__Task details__. Swap "chart" for "graph" wherever it appears in the listing below and give the listing again with nothing else changed. Leave out the pictures.

##### Record extracts #####

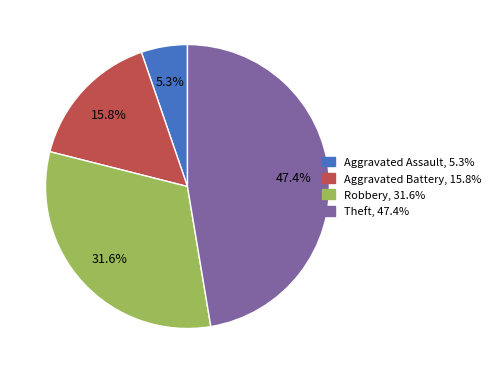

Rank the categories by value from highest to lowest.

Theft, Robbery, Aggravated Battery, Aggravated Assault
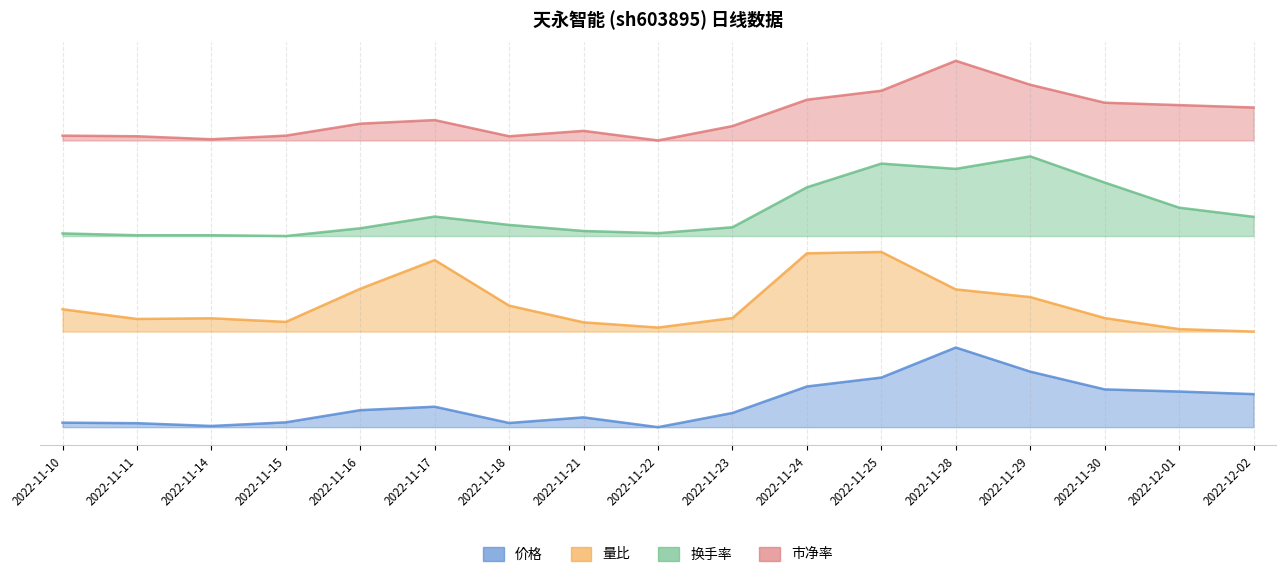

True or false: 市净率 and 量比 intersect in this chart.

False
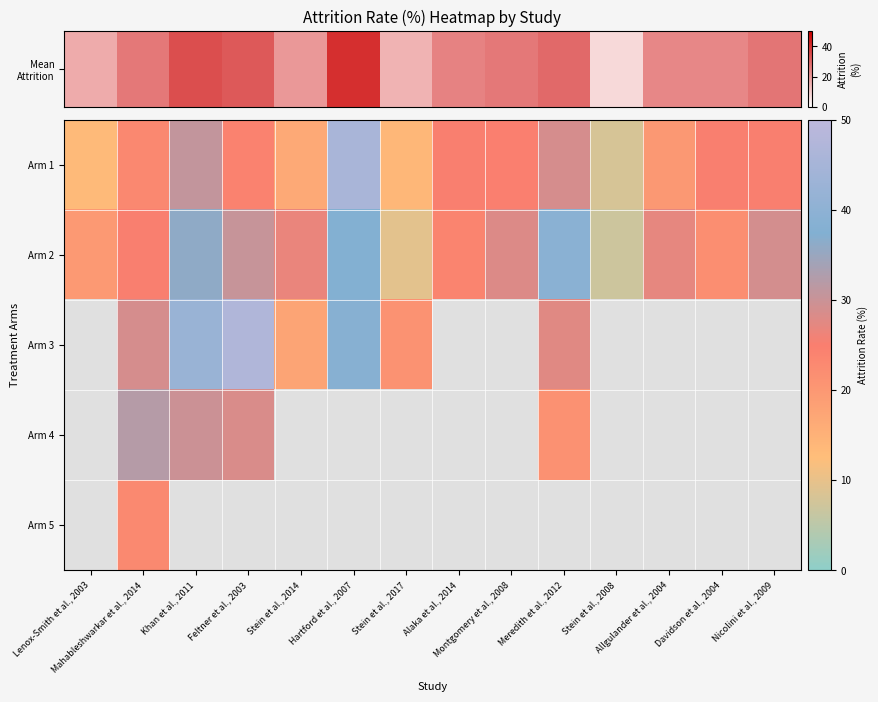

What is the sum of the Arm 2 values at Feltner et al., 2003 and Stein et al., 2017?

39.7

#####

__Expected answer__.
Rank the categories by value from highest to lowest.

Theft, Robbery, Aggravated Battery, Aggravated Assault

True or false: 市净率 and 量比 intersect in this graph.

False

What is the sum of the Arm 2 values at Feltner et al., 2003 and Stein et al., 2017?

39.7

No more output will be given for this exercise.